EXERCISE 1> Filter the rows below and copy out every line that contains the string "real".

PASSAGE>
****************************************

# wire vs. mono



## Nicelymakinway (Jun 24, 2008)

when pulling lures like the Yozuri Bonitas. Do you prefer wire or mono? I have heard that heavy mono (#300) is fine, cause wahoo usually hit the tail first, like a mackeral will.


----------



## Travis Gill (Oct 6, 2007)

I like to pull them on single strand wire


----------



## SUNDAY-FUNDAY (Apr 17, 2008)

some prefer mono others wire... at 25 bucks a pop and with the bait moving at 9-15 knots i go with 3' sevenstrand and 10' of 200# mono shock leader . generally, the water where the hoo's are isn't ultra clear cobalt blue anyway so i go the safe route with wire. just my .02


----------



## younghooker (Oct 7, 2007)

10 ft. #150 or 200# mono and 2 ft. #10 single strand wire..... I'm going to try a pink plastic squid teaser over an 8 oz. sinker in front of the 3 ft. or so wire.. what do you think ???


----------



## Travis Gill (Oct 6, 2007)

I think you will have a problem with fish eating your squid/lead.


----------



## Big_Rob (Jan 3, 2008)

You're gonna get cut off at the lead! When people rig like that they usually include another small piece of wire in front of the trolling lead.

Single strand wire is what I use, a lot of people use cable, it's a personal preference.

Definitely use something besides mono or you'll be losing a lot of gear.

Tight lines.


----------



## MSViking (Oct 11, 2007)

To me the small twisted wire rigs made specifically for Yozuris are the best. Easy to handle, wont crimp or cut your hand, comes with large swivels on both ends. I bought mine from Melton's but you can get them anywhere.



MSyellowfin


----------



## Travis Gill (Oct 6, 2007)

> *MSYellowfin (2/7/2010)*To me the small twisted wire rigs made specifically for Yozuris are the best. Easy to handle, wont crimp or cut your hand, comes with large swivels on both ends. I bought mine from Melton's but you can get them anywhere.
> 
> MSyellowfin


Nothing premade ever goes in the water when we are fishing.However, I am glad to hear youve had good luck with those


----------



## ADRENALINE (May 6, 2008)

Smallmulti strand cable (can't think of the brand we use)is the only way to go for hoo rigs,unless you want to continuosly re-rig due to kinks that WILL happen from single wire.


----------



## Chris V (Oct 18, 2007)

I pull them on #9-12 singlestrand and 175lb cable although I prefer sevenstrand to cable. The bonito's seem totrack betteron the singlestrand. The drawback to single strand like Eddie pointed out is the re-rigging involved with singlestrand. It usually only lasts one or two fish but re-rigging only takes a few seconds and can be done completely without tools.


----------



## ADRENALINE (May 6, 2008)

> *Freespool (2/7/2010)*
> 
> 
> > *MSYellowfin (2/7/2010)*To me the small twisted wire rigs made specifically for Yozuris are the best. Easy to handle, wont crimp or cut your hand, comes with large swivels on both ends. I bought mine from Melton's but you can get them anywhere.
> ...


Roger that!! Big +1. Learned that lesson the hard way:banghead:banghead:banghead


----------



## Travis Gill (Oct 6, 2007)

Better yet start wire line fishing!


----------



## Chris V (Oct 18, 2007)

> *Freespool (2/7/2010)*Better yet start wire line fishing!


I'm with ya on this one. I love wire line trolling and while some say its not sporting I have to disagree. Theres no doubt about it that wire line trolling has killed a lot of gulf wahoo.


----------



## Travis Gill (Oct 6, 2007)

Yes it has! Many a big hooter has fallen victim to a 9/0 packed with wire line behind a charter boat! Too bad you cant do it in tournaments


----------

****************************************

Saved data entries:
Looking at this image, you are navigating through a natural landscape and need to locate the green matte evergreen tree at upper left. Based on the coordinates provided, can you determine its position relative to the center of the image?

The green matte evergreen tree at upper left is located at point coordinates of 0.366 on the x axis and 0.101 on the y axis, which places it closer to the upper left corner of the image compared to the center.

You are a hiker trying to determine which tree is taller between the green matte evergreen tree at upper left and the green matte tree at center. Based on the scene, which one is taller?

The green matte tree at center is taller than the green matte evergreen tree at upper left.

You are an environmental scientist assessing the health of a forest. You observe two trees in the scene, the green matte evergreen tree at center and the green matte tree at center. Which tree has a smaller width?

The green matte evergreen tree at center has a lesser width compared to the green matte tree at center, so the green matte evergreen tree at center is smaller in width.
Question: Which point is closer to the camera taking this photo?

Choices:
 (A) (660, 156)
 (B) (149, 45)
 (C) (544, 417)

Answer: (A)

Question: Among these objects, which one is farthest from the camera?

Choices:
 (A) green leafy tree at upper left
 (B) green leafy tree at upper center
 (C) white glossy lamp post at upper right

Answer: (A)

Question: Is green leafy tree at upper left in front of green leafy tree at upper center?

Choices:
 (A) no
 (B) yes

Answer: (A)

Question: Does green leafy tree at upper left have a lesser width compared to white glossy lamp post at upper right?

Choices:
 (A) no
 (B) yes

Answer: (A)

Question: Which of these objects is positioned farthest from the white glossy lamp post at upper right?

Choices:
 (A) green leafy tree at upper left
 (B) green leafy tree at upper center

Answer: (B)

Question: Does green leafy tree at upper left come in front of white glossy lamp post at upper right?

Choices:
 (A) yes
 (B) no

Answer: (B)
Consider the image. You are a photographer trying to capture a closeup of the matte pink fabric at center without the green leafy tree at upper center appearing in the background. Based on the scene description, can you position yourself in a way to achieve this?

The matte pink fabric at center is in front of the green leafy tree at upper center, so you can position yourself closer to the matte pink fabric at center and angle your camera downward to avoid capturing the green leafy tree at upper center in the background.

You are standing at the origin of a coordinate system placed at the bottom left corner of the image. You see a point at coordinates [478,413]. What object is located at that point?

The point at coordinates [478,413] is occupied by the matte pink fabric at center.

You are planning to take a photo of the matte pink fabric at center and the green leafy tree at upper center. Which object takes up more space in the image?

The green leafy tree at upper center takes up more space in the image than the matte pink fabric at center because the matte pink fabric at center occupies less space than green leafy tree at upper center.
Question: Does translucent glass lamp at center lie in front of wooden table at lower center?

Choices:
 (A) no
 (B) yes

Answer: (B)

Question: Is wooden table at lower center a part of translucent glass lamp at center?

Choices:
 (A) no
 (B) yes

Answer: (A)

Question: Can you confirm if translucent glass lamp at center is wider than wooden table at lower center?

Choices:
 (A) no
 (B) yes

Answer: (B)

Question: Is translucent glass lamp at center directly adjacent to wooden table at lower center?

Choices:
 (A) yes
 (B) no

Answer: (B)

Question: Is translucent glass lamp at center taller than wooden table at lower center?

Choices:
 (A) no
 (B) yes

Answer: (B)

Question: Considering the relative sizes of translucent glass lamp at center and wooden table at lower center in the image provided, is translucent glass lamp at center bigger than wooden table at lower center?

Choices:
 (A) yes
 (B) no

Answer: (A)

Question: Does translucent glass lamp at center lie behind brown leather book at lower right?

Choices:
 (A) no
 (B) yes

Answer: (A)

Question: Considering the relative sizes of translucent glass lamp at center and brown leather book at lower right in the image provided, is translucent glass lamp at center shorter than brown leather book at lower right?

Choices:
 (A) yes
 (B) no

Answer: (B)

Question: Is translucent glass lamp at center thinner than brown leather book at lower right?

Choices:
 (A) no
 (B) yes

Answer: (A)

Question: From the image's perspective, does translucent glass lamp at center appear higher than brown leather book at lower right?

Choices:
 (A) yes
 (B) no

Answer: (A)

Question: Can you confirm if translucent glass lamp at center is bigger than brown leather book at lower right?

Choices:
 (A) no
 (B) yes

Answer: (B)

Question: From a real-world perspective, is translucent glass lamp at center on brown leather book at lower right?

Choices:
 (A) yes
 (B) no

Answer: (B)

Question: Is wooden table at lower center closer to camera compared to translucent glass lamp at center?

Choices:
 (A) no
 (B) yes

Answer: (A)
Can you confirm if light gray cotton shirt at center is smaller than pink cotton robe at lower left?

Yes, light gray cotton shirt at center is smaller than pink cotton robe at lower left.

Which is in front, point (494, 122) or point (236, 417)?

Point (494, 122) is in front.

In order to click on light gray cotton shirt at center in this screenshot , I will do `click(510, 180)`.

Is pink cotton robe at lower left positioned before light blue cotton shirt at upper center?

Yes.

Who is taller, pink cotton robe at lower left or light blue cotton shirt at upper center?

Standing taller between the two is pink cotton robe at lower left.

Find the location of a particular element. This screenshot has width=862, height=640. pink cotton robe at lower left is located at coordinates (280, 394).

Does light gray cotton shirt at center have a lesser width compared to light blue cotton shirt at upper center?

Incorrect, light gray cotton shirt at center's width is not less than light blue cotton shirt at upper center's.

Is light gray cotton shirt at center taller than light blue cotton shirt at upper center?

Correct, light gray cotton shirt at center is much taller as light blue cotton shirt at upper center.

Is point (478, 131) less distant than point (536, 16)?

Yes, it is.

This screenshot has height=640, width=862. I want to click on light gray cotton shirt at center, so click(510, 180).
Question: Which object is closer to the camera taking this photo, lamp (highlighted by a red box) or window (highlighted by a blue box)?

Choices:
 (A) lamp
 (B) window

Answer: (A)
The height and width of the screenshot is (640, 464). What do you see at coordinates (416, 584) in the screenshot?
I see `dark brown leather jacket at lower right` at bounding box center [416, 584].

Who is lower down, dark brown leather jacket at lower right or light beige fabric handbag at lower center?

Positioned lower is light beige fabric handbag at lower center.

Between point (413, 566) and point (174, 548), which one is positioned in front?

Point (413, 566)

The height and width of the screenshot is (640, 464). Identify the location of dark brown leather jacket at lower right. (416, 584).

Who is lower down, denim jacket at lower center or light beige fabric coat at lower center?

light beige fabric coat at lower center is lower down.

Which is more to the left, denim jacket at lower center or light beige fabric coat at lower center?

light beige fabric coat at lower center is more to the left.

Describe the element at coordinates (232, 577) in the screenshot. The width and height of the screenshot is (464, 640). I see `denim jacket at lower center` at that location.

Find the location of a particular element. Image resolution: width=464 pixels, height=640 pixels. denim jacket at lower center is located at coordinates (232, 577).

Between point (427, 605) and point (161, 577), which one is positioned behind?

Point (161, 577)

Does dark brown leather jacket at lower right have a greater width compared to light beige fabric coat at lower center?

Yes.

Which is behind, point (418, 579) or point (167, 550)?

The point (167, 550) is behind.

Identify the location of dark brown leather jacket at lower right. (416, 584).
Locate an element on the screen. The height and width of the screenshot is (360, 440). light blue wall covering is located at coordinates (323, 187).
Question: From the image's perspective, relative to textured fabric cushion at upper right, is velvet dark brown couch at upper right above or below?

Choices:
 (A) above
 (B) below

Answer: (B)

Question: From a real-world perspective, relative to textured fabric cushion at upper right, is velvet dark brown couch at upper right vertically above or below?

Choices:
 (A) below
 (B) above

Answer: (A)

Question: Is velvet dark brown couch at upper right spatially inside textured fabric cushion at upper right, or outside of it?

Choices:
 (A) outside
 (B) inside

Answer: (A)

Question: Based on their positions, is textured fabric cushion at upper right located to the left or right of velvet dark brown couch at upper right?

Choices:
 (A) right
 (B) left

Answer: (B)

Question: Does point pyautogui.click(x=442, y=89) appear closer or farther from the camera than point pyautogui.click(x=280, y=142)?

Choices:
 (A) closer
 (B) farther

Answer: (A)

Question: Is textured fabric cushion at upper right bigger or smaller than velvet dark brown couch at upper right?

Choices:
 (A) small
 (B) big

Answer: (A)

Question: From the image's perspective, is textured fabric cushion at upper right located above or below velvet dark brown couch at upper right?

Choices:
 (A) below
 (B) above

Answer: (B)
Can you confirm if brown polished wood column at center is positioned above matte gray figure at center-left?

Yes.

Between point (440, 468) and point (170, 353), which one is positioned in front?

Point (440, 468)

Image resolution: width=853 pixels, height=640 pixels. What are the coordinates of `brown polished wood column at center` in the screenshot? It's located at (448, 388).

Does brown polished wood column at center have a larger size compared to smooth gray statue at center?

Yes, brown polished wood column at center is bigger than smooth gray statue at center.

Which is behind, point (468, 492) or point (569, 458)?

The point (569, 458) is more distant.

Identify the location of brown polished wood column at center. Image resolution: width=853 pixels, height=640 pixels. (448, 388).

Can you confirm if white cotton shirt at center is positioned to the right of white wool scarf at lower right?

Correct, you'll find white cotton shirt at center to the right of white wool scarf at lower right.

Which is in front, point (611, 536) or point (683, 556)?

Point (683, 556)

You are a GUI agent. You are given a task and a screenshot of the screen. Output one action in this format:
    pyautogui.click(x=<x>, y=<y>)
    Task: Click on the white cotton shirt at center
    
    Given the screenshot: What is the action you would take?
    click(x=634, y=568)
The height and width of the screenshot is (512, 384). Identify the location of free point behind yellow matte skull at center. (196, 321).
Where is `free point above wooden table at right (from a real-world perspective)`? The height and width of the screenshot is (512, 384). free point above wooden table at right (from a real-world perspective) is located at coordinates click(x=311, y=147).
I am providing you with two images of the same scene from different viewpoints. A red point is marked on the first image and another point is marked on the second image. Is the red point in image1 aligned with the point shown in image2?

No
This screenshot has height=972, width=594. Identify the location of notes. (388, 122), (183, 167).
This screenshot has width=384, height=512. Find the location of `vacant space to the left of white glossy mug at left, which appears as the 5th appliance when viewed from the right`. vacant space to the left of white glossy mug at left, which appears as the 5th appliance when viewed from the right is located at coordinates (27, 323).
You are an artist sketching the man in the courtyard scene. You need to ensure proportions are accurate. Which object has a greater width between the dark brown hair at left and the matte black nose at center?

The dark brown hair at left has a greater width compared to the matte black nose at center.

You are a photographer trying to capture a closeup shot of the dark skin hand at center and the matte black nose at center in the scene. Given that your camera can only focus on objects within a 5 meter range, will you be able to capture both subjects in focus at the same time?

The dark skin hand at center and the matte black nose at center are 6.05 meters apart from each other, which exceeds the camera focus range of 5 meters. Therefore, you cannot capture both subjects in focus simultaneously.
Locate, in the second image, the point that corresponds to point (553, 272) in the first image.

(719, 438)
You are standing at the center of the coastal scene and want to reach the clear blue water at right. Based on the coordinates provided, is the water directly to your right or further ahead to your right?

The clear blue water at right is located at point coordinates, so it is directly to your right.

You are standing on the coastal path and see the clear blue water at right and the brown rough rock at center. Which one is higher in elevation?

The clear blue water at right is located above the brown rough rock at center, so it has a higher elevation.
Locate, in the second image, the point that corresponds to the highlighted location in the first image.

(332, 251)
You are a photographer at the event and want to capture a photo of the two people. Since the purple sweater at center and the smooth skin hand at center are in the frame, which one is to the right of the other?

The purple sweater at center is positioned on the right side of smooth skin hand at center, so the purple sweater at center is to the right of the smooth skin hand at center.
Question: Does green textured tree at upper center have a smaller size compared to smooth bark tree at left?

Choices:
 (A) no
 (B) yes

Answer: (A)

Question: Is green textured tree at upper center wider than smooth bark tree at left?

****************************************

EXERCISE 2> Write out the part of the thread on wire and mono leaders above, starting with "## younghooker (Oct" and going on through "eating your squid/lead.".

SOLUTION 1>
Question: From a real-world perspective, is translucent glass lamp at center on brown leather book at lower right?
Question: From a real-world perspective, relative to textured fabric cushion at upper right, is velvet dark brown couch at upper right vertically above or below?
Where is `free point above wooden table at right (from a real-world perspective)`? The height and width of the screenshot is (512, 384). free point above wooden table at right (from a real-world perspective) is located at coordinates click(x=311, y=147).

SOLUTION 2>
## younghooker (Oct 7, 2007)

10 ft. #150 or 200# mono and 2 ft. #10 single strand wire..... I'm going to try a pink plastic squid teaser over an 8 oz. sinker in front of the 3 ft. or so wire.. what do you think ???


----------



## Travis Gill (Oct 6, 2007)

I think you will have a problem with fish eating your squid/lead.